_TASK PROMPT_:
Write out every line of the listing below, reproducing each one without any change.

_ENTRIES_:
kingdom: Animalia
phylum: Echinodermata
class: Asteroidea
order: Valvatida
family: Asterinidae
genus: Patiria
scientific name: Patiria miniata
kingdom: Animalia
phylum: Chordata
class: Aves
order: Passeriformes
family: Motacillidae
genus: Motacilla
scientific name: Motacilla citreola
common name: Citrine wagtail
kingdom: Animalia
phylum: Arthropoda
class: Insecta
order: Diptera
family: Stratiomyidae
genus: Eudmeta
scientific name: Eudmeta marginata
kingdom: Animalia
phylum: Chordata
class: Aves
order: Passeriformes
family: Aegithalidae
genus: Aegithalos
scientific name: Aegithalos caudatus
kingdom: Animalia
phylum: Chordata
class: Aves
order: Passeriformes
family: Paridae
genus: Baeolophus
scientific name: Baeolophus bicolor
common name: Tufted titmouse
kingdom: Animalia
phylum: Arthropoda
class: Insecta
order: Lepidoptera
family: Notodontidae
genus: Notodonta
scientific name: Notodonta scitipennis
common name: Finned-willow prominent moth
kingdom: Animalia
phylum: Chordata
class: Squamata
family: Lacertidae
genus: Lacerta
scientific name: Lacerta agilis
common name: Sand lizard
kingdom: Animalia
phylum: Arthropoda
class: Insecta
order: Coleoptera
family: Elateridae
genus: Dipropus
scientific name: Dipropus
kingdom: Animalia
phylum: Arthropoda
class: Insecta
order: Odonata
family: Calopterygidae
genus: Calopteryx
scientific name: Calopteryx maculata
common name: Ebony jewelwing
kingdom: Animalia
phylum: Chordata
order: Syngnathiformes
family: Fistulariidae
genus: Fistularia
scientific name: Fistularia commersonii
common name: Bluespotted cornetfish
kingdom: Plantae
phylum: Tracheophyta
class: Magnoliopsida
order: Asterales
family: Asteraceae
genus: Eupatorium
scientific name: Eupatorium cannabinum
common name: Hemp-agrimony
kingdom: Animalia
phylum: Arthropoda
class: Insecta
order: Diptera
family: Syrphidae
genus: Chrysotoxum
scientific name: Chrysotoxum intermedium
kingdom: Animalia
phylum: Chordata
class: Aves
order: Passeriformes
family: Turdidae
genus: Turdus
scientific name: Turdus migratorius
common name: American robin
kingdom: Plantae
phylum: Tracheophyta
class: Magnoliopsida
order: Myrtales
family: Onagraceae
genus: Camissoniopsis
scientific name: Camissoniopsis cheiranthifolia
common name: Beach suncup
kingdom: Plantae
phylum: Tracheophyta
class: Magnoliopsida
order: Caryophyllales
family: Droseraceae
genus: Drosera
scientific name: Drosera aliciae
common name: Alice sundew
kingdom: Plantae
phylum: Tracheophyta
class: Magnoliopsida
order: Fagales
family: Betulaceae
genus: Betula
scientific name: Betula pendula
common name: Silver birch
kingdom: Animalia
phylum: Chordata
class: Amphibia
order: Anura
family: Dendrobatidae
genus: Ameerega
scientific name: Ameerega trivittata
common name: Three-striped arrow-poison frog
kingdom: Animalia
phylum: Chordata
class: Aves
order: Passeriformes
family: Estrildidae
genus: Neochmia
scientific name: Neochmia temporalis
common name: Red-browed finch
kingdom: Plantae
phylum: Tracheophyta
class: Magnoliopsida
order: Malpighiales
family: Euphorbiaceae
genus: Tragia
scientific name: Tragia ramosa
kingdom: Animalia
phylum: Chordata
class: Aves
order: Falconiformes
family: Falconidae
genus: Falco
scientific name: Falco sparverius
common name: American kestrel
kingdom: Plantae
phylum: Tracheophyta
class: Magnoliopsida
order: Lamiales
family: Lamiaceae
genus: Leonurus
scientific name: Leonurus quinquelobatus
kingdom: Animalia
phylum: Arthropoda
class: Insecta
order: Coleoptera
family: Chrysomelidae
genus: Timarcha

_ANSWER TO THE PROBLEM_:
kingdom: Animalia
phylum: Echinodermata
class: Asteroidea
order: Valvatida
family: Asterinidae
genus: Patiria
scientific name: Patiria miniata
kingdom: Animalia
phylum: Chordata
class: Aves
order: Passeriformes
family: Motacillidae
genus: Motacilla
scientific name: Motacilla citreola
common name: Citrine wagtail
kingdom: Animalia
phylum: Arthropoda
class: Insecta
order: Diptera
family: Stratiomyidae
genus: Eudmeta
scientific name: Eudmeta marginata
kingdom: Animalia
phylum: Chordata
class: Aves
order: Passeriformes
family: Aegithalidae
genus: Aegithalos
scientific name: Aegithalos caudatus
kingdom: Animalia
phylum: Chordata
class: Aves
order: Passeriformes
family: Paridae
genus: Baeolophus
scientific name: Baeolophus bicolor
common name: Tufted titmouse
kingdom: Animalia
phylum: Arthropoda
class: Insecta
order: Lepidoptera
family: Notodontidae
genus: Notodonta
scientific name: Notodonta scitipennis
common name: Finned-willow prominent moth
kingdom: Animalia
phylum: Chordata
class: Squamata
family: Lacertidae
genus: Lacerta
scientific name: Lacerta agilis
common name: Sand lizard
kingdom: Animalia
phylum: Arthropoda
class: Insecta
order: Coleoptera
family: Elateridae
genus: Dipropus
scientific name: Dipropus
kingdom: Animalia
phylum: Arthropoda
class: Insecta
order: Odonata
family: Calopterygidae
genus: Calopteryx
scientific name: Calopteryx maculata
common name: Ebony jewelwing
kingdom: Animalia
phylum: Chordata
order: Syngnathiformes
family: Fistulariidae
genus: Fistularia
scientific name: Fistularia commersonii
common name: Bluespotted cornetfish
kingdom: Plantae
phylum: Tracheophyta
class: Magnoliopsida
order: Asterales
family: Asteraceae
genus: Eupatorium
scientific name: Eupatorium cannabinum
common name: Hemp-agrimony
kingdom: Animalia
phylum: Arthropoda
class: Insecta
order: Diptera
family: Syrphidae
genus: Chrysotoxum
scientific name: Chrysotoxum intermedium
kingdom: Animalia
phylum: Chordata
class: Aves
order: Passeriformes
family: Turdidae
genus: Turdus
scientific name: Turdus migratorius
common name: American robin
kingdom: Plantae
phylum: Tracheophyta
class: Magnoliopsida
order: Myrtales
family: Onagraceae
genus: Camissoniopsis
scientific name: Camissoniopsis cheiranthifolia
common name: Beach suncup
kingdom: Plantae
phylum: Tracheophyta
class: Magnoliopsida
order: Caryophyllales
family: Droseraceae
genus: Drosera
scientific name: Drosera aliciae
common name: Alice sundew
kingdom: Plantae
phylum: Tracheophyta
class: Magnoliopsida
order: Fagales
family: Betulaceae
genus: Betula
scientific name: Betula pendula
common name: Silver birch
kingdom: Animalia
phylum: Chordata
class: Amphibia
order: Anura
family: Dendrobatidae
genus: Ameerega
scientific name: Ameerega trivittata
common name: Three-striped arrow-poison frog
kingdom: Animalia
phylum: Chordata
class: Aves
order: Passeriformes
family: Estrildidae
genus: Neochmia
scientific name: Neochmia temporalis
common name: Red-browed finch
kingdom: Plantae
phylum: Tracheophyta
class: Magnoliopsida
order: Malpighiales
family: Euphorbiaceae
genus: Tragia
scientific name: Tragia ramosa
kingdom: Animalia
phylum: Chordata
class: Aves
order: Falconiformes
family: Falconidae
genus: Falco
scientific name: Falco sparverius
common name: American kestrel
kingdom: Plantae
phylum: Tracheophyta
class: Magnoliopsida
order: Lamiales
family: Lamiaceae
genus: Leonurus
scientific name: Leonurus quinquelobatus
kingdom: Animalia
phylum: Arthropoda
class: Insecta
order: Coleoptera
family: Chrysomelidae
genus: Timarcha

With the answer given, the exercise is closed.